The GONG network of telescopes continued to perform well during the second quarter of 1999. Two preventive maintenance (PM) visits occurred, one to El Teide, 4-13 April, and the other to CTIO, 26 May to 3 June.
One of the major difficulties affecting network operation during this period was a damaged Uninterruptable Power Supply at CTIO, which was most likely caused by a lightning strike. During the troubleshooting process, 36.3 hours of images were lost. Although the on-site staff did much of the initial work, the unit was inoperative until the PM team was on-site and repaired the unit.
Additional network down time resulted from generator problems at Udaipur. The generator failed to start when needed, and because no one was available to monitor the circumstances, the instrument was intentionally shutdown. A lapse of 83.6 hours, primarily at night, resulted. The on-site staff at Udaipur deserves recognition not only for keen attention to the instrument, but also for repairing the generator.
Problems related to the Exabyte tape drives occurred at most of the sites again this quarter, resulting in nearly 36 hours of lost data. We are really looking forward to the DLT drives, which should be replacing them within the year. More than the usual amount of lost images (about 20 hours) attributable to system "glitches" such as resyncs, reboots and hung operations, occurred this quarter as well. Although no obvious patterns have appeared, the Operations Team will continue to investigate.
The campaign to identify the mode frequencies in the initial three years of nearly continuous images (35, 36-day, months from 950507 to 981017) has been completed. These sets of mode frequencies were extracted from power spectra generated from 108-day time series, centered every 36 days. There are 33 sets of mode frequencies, one for each GONG month, less the first and last months.
In addition, magnetogram images from the time interval between the beginning of GONG's three-site network operations (950507) and beginning of the original magnetogram reduction campaign in early 1996 (Carrington Rotation 1906), were inspected and processed. As a result, the beginning of the sequence of GONG synoptic maps and other magnetogram products has been extended backward from Rotation 1906 to Rotation 1896 (950516).

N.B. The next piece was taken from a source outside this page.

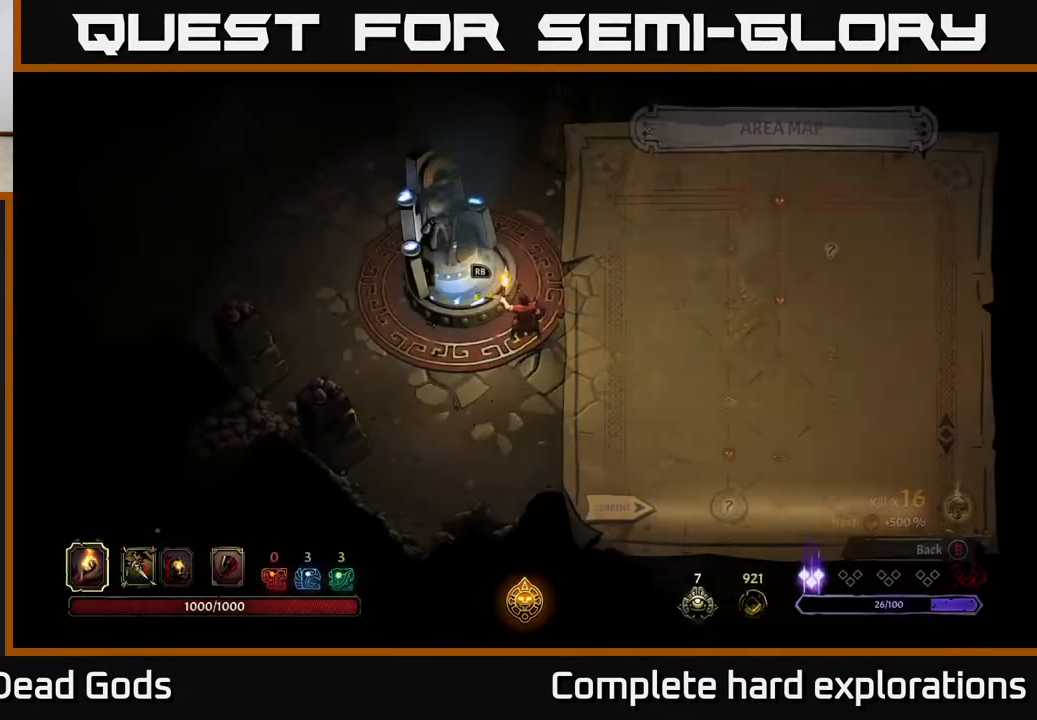
{"buttons": [], "left_stick": "center", "right_stick": "center", "events": [[50, "SELECT", "up"]]}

The DMAC has upgraded two components of its reduction software in preparation for GONG+. The project's calibration software has been revised to improve the quality and efficiency of the calibration process and to remove (using temporal smoothing) a low-temporal-frequency artifact in the time series of calibrated images. The latter artifact did not affect Classic GONG p-mode data, but will affect the higher resolution images from GONG+. In addition, a package of improvements, including a revision of the algorithm for registering images into heliographic coordinates, has been incorporated in the p-mode data reduction software.
Brian Pohl has left the GONG Project after working in the DMAC as a Data Reduction Specialist for over four years. Brian has taken a position with the US Naval Observatories, Astronomy Department, in Washington, DC. We wish him well.
As mentioned in the Data Management and Analysis section, the frequencies of the solar oscillations have now been determined for all 33 108-day blocks from 7 May 1995 to 29 September 1998. During this time, solar activity has progressed from the minimum in early 1996 and is now in the rapidly ascending phase of cycle 23. The GONG measurements continue to show the expected increase in the basic frequencies of the oscillations, as well as more subtle variations (the so-called even splittings), which are well-correlated with the activity level and appear to be linked to the latitudinal distribution of magnetic field. Thanks to the efforts of Rachel Howe and Rudi Komm, we have recently pushed the expansion of these subtle variations up to 14th order, and find that the high correlation with the corresponding higher-order latitudinal components of the magnetic field still holds.
We have also detected changes in the odd coefficients up to 15th order. These variations are not correlated with the latitudinal magnetic field distribution; evidence that Zeeman-induced distortions of the observed spectral line profile are not contaminating the frequencies. Inversions of the odd splitting coefficients show the torsional oscillation pattern also observed in surface measurements and indicate that this pattern penetrates to depths of at least 35 to 70 Mm in the convection zone. There are also suggestions of a polar spin-down that changes substantially with depth as the cycle begins to rise. With these exciting signs of activity-related changes in the convection zone dynamics, we are now beginning to reap one of the major benefits of long-term helioseismic observations.
The remapping from sky coordinates to heliographic coordinates has been
improved to correctly treat the rectangular pixels of the camera. This
change has been installed at GONG month 36. The major effect is to
substantially alter the relative amplitudes of the spatial leaks in the m-
diagram. Visual inspection of the spectra suggests that the target ridge is
not systematically affected, and a test is underway to assess the impact of
the revision on the fitted frequencies. When this test is completed, we will
resume routine peak finding going forward in time from GM36.
Stuart Jefferies has left the GONG Project and NSO to take a position at Big Bear Solar Observatory. Stuart has made several fundamentally important contributions to helioseismology, and his scientific presence will be sorely missed.
A project milestone was successfully passed on 11 June when an NOAO panel of internal experts reviewed and approved the Camera and Video Data Acquisition Systems. All ten cameras have been received and we are now awaiting delivery and acceptance testing of the Data Acquisition Systems.
While we are continuing to evaluate the performance of the camera and Video Data Acquisition System at the Tucson observing facility, the development team is turning their attention to the data caching subsystem. This system consists of hard disk drives, which will temporarily store the real-time accumulated data during the daytime, and DLT 7000 tape drives, which will permanently store the data be returned to Tucson for processing.
John Leibacher